Metallica to headline Glastonbury

Veteran thrashers become first heavy metal band to headline the festival

James Hetfield (left) and Kirk Hammett of Metallica performing during the Live Earth Concert at Wembley Stadium. The veteran US rockers have been announced as the Saturday night headliners for this year’s Glastonbury festival. Photograph: Yui Mok/PA Wire

James Hetfield (left) and Kirk Hammett of Metallica performing during the Live Earth Concert at Wembley Stadium. The veteran US rockers have been announced as the Saturday night headliners for this year’s Glastonbury festival. Photograph: Yui Mok/PA Wire

Fri, May 9, 2014, 12:41

Metallica have become the first heavy metal band to headline Glastonbury.
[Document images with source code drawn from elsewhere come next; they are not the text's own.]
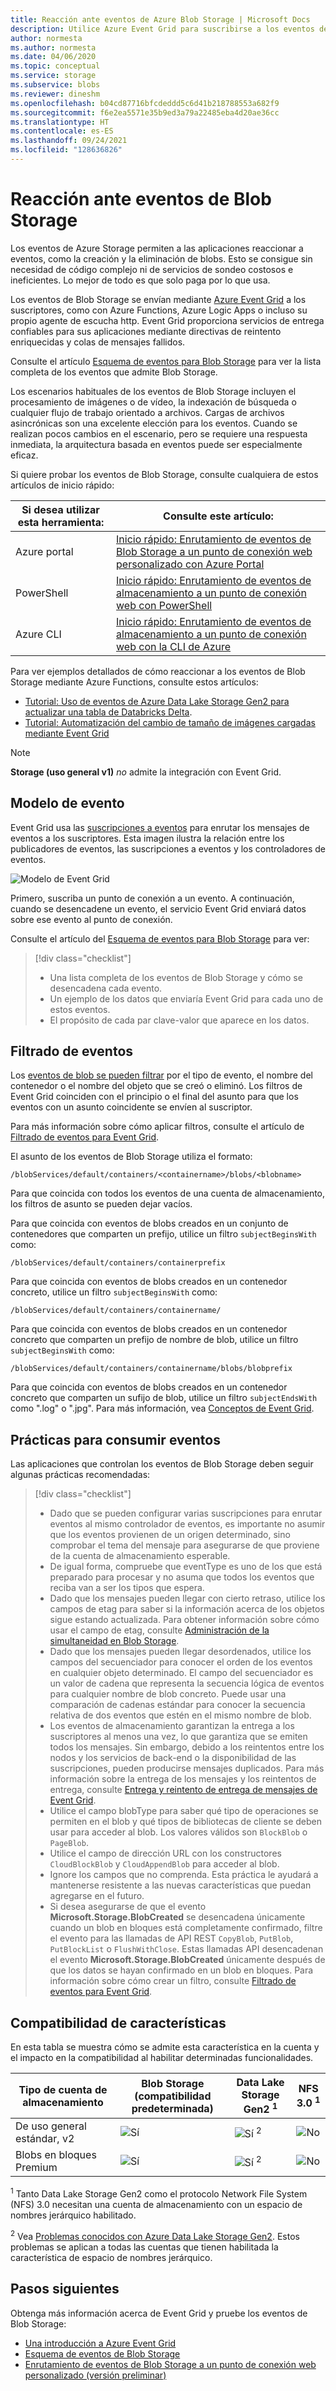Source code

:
 ```yaml
---
title: Reacción ante eventos de Azure Blob Storage | Microsoft Docs
description: Utilice Azure Event Grid para suscribirse a los eventos de Blob Storage y reaccionar a ellos. Conozca el modelo de eventos, los eventos de filtrado y las prácticas para consumir eventos.
author: normesta
ms.author: normesta
ms.date: 04/06/2020
ms.topic: conceptual
ms.service: storage
ms.subservice: blobs
ms.reviewer: dineshm
ms.openlocfilehash: b04cd87716bfcdeddd5c6d41b218788553a682f9
ms.sourcegitcommit: f6e2ea5571e35b9ed3a79a22485eba4d20ae36cc
ms.translationtype: HT
ms.contentlocale: es-ES
ms.lasthandoff: 09/24/2021
ms.locfileid: "128636826"
---
```

# <a name="reacting-to-blob-storage-events"></a>Reacción ante eventos de Blob Storage

Los eventos de Azure Storage permiten a las aplicaciones reaccionar a eventos, como la creación y la eliminación de blobs. Esto se consigue sin necesidad de código complejo ni de servicios de sondeo costosos e ineficientes. Lo mejor de todo es que solo paga por lo que usa.

Los eventos de Blob Storage se envían mediante [Azure Event Grid](https://azure.microsoft.com/services/event-grid/) a los suscriptores, como con Azure Functions, Azure Logic Apps o incluso su propio agente de escucha http. Event Grid proporciona servicios de entrega confiables para sus aplicaciones mediante directivas de reintento enriquecidas y colas de mensajes fallidos.

Consulte el artículo [Esquema de eventos para Blob Storage](../../event-grid/event-schema-blob-storage.md?toc=%2fazure%2fstorage%2fblobs%2ftoc.json) para ver la lista completa de los eventos que admite Blob Storage.

Los escenarios habituales de los eventos de Blob Storage incluyen el procesamiento de imágenes o de vídeo, la indexación de búsqueda o cualquier flujo de trabajo orientado a archivos. Cargas de archivos asincrónicas son una excelente elección para los eventos. Cuando se realizan pocos cambios en el escenario, pero se requiere una respuesta inmediata, la arquitectura basada en eventos puede ser especialmente eficaz.

Si quiere probar los eventos de Blob Storage, consulte cualquiera de estos artículos de inicio rápido:

|Si desea utilizar esta herramienta:    |Consulte este artículo: |
|--|-|
|Azure portal    |[Inicio rápido: Enrutamiento de eventos de Blob Storage a un punto de conexión web personalizado con Azure Portal](../../event-grid/blob-event-quickstart-portal.md?toc=%2fazure%2fstorage%2fblobs%2ftoc.json)|
|PowerShell    |[Inicio rápido: Enrutamiento de eventos de almacenamiento a un punto de conexión web con PowerShell](./storage-blob-event-quickstart-powershell.md?toc=%2fazure%2fstorage%2fblobs%2ftoc.json)|
|Azure CLI    |[Inicio rápido: Enrutamiento de eventos de almacenamiento a un punto de conexión web con la CLI de Azure](./storage-blob-event-quickstart.md?toc=%2fazure%2fstorage%2fblobs%2ftoc.json)|

Para ver ejemplos detallados de cómo reaccionar a los eventos de Blob Storage mediante Azure Functions, consulte estos artículos:

- [Tutorial: Uso de eventos de Azure Data Lake Storage Gen2 para actualizar una tabla de Databricks Delta](data-lake-storage-events.md).
- [Tutorial: Automatización del cambio de tamaño de imágenes cargadas mediante Event Grid](../../event-grid/resize-images-on-storage-blob-upload-event.md?tabs=dotnet)

> [!NOTE]
> **Storage (uso general v1)** *no* admite la integración con Event Grid.

## <a name="the-event-model"></a>Modelo de evento

Event Grid usa las [suscripciones a eventos](../../event-grid/concepts.md#event-subscriptions) para enrutar los mensajes de eventos a los suscriptores. Esta imagen ilustra la relación entre los publicadores de eventos, las suscripciones a eventos y los controladores de eventos.

![Modelo de Event Grid](./media/storage-blob-event-overview/event-grid-functional-model.png)

Primero, suscriba un punto de conexión a un evento. A continuación, cuando se desencadene un evento, el servicio Event Grid enviará datos sobre ese evento al punto de conexión.

Consulte el artículo del [Esquema de eventos para Blob Storage](../../event-grid/event-schema-blob-storage.md?toc=%2fazure%2fstorage%2fblobs%2ftoc.json) para ver:

> [!div class="checklist"]
> - Una lista completa de los eventos de Blob Storage y cómo se desencadena cada evento.
> - Un ejemplo de los datos que enviaría Event Grid para cada uno de estos eventos.
> - El propósito de cada par clave-valor que aparece en los datos.

## <a name="filtering-events"></a>Filtrado de eventos

Los [eventos de blob se pueden filtrar](/cli/azure/eventgrid/event-subscription) por el tipo de evento, el nombre del contenedor o el nombre del objeto que se creó o eliminó. Los filtros de Event Grid coinciden con el principio o el final del asunto para que los eventos con un asunto coincidente se envíen al suscriptor.

Para más información sobre cómo aplicar filtros, consulte el artículo de [Filtrado de eventos para Event Grid](../../event-grid/how-to-filter-events.md).

El asunto de los eventos de Blob Storage utiliza el formato:

```
/blobServices/default/containers/<containername>/blobs/<blobname>
```

Para que coincida con todos los eventos de una cuenta de almacenamiento, los filtros de asunto se pueden dejar vacíos.

Para que coincida con eventos de blobs creados en un conjunto de contenedores que comparten un prefijo, utilice un filtro `subjectBeginsWith` como:

```
/blobServices/default/containers/containerprefix
```

Para que coincida con eventos de blobs creados en un contenedor concreto, utilice un filtro `subjectBeginsWith` como:

```
/blobServices/default/containers/containername/
```

Para que coincida con eventos de blobs creados en un contenedor concreto que comparten un prefijo de nombre de blob, utilice un filtro `subjectBeginsWith` como:

```
/blobServices/default/containers/containername/blobs/blobprefix
```

Para que coincida con eventos de blobs creados en un contenedor concreto que comparten un sufijo de blob, utilice un filtro `subjectEndsWith` como ".log" o ".jpg". Para más información, vea [Conceptos de Event Grid](../../event-grid/concepts.md#event-subscriptions).

## <a name="practices-for-consuming-events"></a>Prácticas para consumir eventos

Las aplicaciones que controlan los eventos de Blob Storage deben seguir algunas prácticas recomendadas:
> [!div class="checklist"]
> - Dado que se pueden configurar varias suscripciones para enrutar eventos al mismo controlador de eventos, es importante no asumir que los eventos provienen de un origen determinado, sino comprobar el tema del mensaje para asegurarse de que proviene de la cuenta de almacenamiento esperable.
> - De igual forma, compruebe que eventType es uno de los que está preparado para procesar y no asuma que todos los eventos que reciba van a ser los tipos que espera.
> - Dado que los mensajes pueden llegar con cierto retraso, utilice los campos de etag para saber si la información acerca de los objetos sigue estando actualizada. Para obtener información sobre cómo usar el campo de etag, consulte [Administración de la simultaneidad en Blob Storage](./concurrency-manage.md?toc=%2fazure%2fstorage%2fblobs%2ftoc.json#managing-concurrency-in-blob-storage).
> - Dado que los mensajes pueden llegar desordenados, utilice los campos del secuenciador para conocer el orden de los eventos en cualquier objeto determinado. El campo del secuenciador es un valor de cadena que representa la secuencia lógica de eventos para cualquier nombre de blob concreto. Puede usar una comparación de cadenas estándar para conocer la secuencia relativa de dos eventos que estén en el mismo nombre de blob.
> - Los eventos de almacenamiento garantizan la entrega a los suscriptores al menos una vez, lo que garantiza que se emiten todos los mensajes. Sin embargo, debido a los reintentos entre los nodos y los servicios de back-end o la disponibilidad de las suscripciones, pueden producirse mensajes duplicados. Para más información sobre la entrega de los mensajes y los reintentos de entrega, consulte [Entrega y reintento de entrega de mensajes de Event Grid](../../event-grid/delivery-and-retry.md).
> - Utilice el campo blobType para saber qué tipo de operaciones se permiten en el blob y qué tipos de bibliotecas de cliente se deben usar para acceder al blob. Los valores válidos son `BlockBlob` o `PageBlob`.
> - Utilice el campo de dirección URL con los constructores `CloudBlockBlob` y `CloudAppendBlob` para acceder al blob.
> - Ignore los campos que no comprenda. Esta práctica le ayudará a mantenerse resistente a las nuevas características que puedan agregarse en el futuro.
> - Si desea asegurarse de que el evento **Microsoft.Storage.BlobCreated** se desencadena únicamente cuando un blob en bloques está completamente confirmado, filtre el evento para las llamadas de API REST `CopyBlob`, `PutBlob`, `PutBlockList` o `FlushWithClose`. Estas llamadas API desencadenan el evento **Microsoft.Storage.BlobCreated** únicamente después de que los datos se hayan confirmado en un blob en bloques. Para información sobre cómo crear un filtro, consulte [Filtrado de eventos para Event Grid](../../event-grid/how-to-filter-events.md).

## <a name="feature-support"></a>Compatibilidad de características

En esta tabla se muestra cómo se admite esta característica en la cuenta y el impacto en la compatibilidad al habilitar determinadas funcionalidades.

| Tipo de cuenta de almacenamiento                | Blob Storage (compatibilidad predeterminada)   | Data Lake Storage Gen2 <sup>1</sup>                        | NFS 3.0 <sup>1</sup>
|-----------------------------|---------------------------------|------------------------------------|--------------------------------------------------|
| De uso general estándar, v2 | ![Sí](../media/icons/yes-icon.png) |![Sí](../media/icons/yes-icon.png) <sup>2</sup>  | ![No](../media/icons/no-icon.png) |
| Blobs en bloques Premium          | ![Sí](../media/icons/yes-icon.png) |![Sí](../media/icons/yes-icon.png) <sup>2</sup> | ![No](../media/icons/no-icon.png) |

<sup>1</sup> Tanto Data Lake Storage Gen2 como el protocolo Network File System (NFS) 3.0 necesitan una cuenta de almacenamiento con un espacio de nombres jerárquico habilitado.

<sup>2</sup> Vea [Problemas conocidos con Azure Data Lake Storage Gen2](data-lake-storage-known-issues.md). Estos problemas se aplican a todas las cuentas que tienen habilitada la característica de espacio de nombres jerárquico.

## <a name="next-steps"></a>Pasos siguientes

Obtenga más información acerca de Event Grid y pruebe los eventos de Blob Storage:

- [Una introducción a Azure Event Grid](../../event-grid/overview.md)
- [Esquema de eventos de Blob Storage](../../event-grid/event-schema-blob-storage.md?toc=%2fazure%2fstorage%2fblobs%2ftoc.json)
- [Enrutamiento de eventos de Blob Storage a un punto de conexión web personalizado (versión preliminar)](storage-blob-event-quickstart.md)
The announcement was made this morning by Glastonbury founder Michael Eavis who said he had wanted to book the band for years.

Metallica will headline the prestigious Saturday night slot at Glastonbury on June 28th. The other headliners are Kasabian and Arcade Fire.

Eavis told BBC 6 Music’s Matt Everitt: “(Metallica) wanted to play for a long, long time and they’re one of the most amazing rock bands in the world, everywhere I go people say ‘When are Metallica going to play?’ I said, ‘They will be here one day’ and this is their time now.”

Glastonbury has traditionally shied away from booking metal acts mostly because acts such as Metallica usually headline hard rock festivals such as Download or Sonisphere.

Drummer Lars Ulrich said Glastonbury was the one festival that had eluded them over the years and that they would have the challenge of winning over a sceptical audience.

He told the Guardian: “ Isn’t it wonderful, 33 years in, to be able to place yourself in situations where that’s even a distinct possibility that you actually have to go and, like you say, win people over?”

“I don’t know if the competitive fire burns with quite the same spark as it did 20 years ago, so I don’t know if we’re as concerned about that stuff as we used to be. But obviously, playing to any people who may not be overly familiar with what you’re doing is always interesting.”

Metallica were one of the pioneers of thrash metal which emerged in the early 1980s from the Bay Area of San Francisco. They produced a quartet of albums, Kill ‘Em All, Ride the Lightning, Master of Puppets and And Justice for All which are among the best metal albums of all time, but transcended the genre with the release of their fifth album, known as the Black album which gave them mainstream success with the singles Enter Sandman and Nothing Else Matters.

In 2003 they featured in the documentary Some Kind of Monster which showed the band in the throes of an existential breakdown while making the ill-fated album St Anger.

They survived the crisis. Their last studio album Death Magnetic was released in 2009.